Es ist der 27. Februar 2020, als zwei Fans von Friedrich Merz in Thüringen explodieren. Ein Mann Ende 50 geht an diesem Tag zum Rand der Brauerei-Halle in der Kleinstadt Apolda, wo die Presse sitzt. Gleich soll hier "FM", wie ihn seine Anhänger nennen, anlässlich des Politischen Aschermittwochs auftreten. Der Mann baut sich vor einem Reporter der "Thüringer Allgemeinen" auf und schreit: "Eine Unverschämtheit ist das, wie Sie über Herrn Mohring schreiben! Sie sind eine Beleidigung auf zwei Beinen, können Sie überhaupt noch in den Spiegel schauen?"
Der Journalist schweigt. Eine Frau eilt herbei, auch sie beschimpft den Reporter: "Schämen Sie sich!" Sie wiederholt: "Schämen! Sie! Sich!", und rückt dabei mit ihrem hochroten Gesicht bis auf wenige Zentimeter an den Journalisten heran. Der bleibt still. Die Frau wird noch wütender, ihre rechte Hand scheint sich zu heben, die Szene droht zu eskalieren.

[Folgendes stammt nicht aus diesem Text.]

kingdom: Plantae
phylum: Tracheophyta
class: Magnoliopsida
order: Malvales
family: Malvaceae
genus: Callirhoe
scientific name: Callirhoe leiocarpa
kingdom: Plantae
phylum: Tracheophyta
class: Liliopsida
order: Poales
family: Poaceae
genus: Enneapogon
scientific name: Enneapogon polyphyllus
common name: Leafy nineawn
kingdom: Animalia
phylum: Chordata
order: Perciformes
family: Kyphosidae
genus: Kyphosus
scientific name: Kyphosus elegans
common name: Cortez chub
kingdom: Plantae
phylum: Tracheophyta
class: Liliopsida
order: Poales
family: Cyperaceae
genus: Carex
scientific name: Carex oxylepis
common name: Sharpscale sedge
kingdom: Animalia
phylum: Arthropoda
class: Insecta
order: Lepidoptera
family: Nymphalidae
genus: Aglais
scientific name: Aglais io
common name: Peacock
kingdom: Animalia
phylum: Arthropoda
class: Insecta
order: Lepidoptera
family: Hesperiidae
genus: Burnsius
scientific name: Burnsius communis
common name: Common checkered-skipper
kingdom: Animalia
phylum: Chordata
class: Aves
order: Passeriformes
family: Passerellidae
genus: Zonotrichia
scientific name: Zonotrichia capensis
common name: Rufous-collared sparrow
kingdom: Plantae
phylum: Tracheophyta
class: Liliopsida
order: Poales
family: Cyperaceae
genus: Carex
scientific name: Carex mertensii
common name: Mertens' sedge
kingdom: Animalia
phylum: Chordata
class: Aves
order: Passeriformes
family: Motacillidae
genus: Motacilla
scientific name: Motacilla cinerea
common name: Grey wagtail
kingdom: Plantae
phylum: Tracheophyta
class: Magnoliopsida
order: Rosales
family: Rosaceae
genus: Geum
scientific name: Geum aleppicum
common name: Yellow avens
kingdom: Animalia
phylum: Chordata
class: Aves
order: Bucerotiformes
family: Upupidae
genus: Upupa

Für ein paar Sekunden wabert der Hass durch die Halle
Der Journalist der Lokalzeitung, das wird schnell klar, steht in diesem Moment für alles, was gerade angeblich schiefläuft: für die missliebige Berichterstattung über den Merz-Anhänger Mike Mohring, der vom obersten Parteizirkel zum Rückzug als Fraktionschef im Landtag bewogen wurde, nachdem er nach den Turbulenzen um die Ministerpräsidentenwahl nicht schnell genug auf den Kurs der Parteichefin Kramp-Karrenbauer einschwenkte. Angeblich wurde die CDU-Führung in ihrer Mohring-kritischen Haltung von der Presse unterstützt.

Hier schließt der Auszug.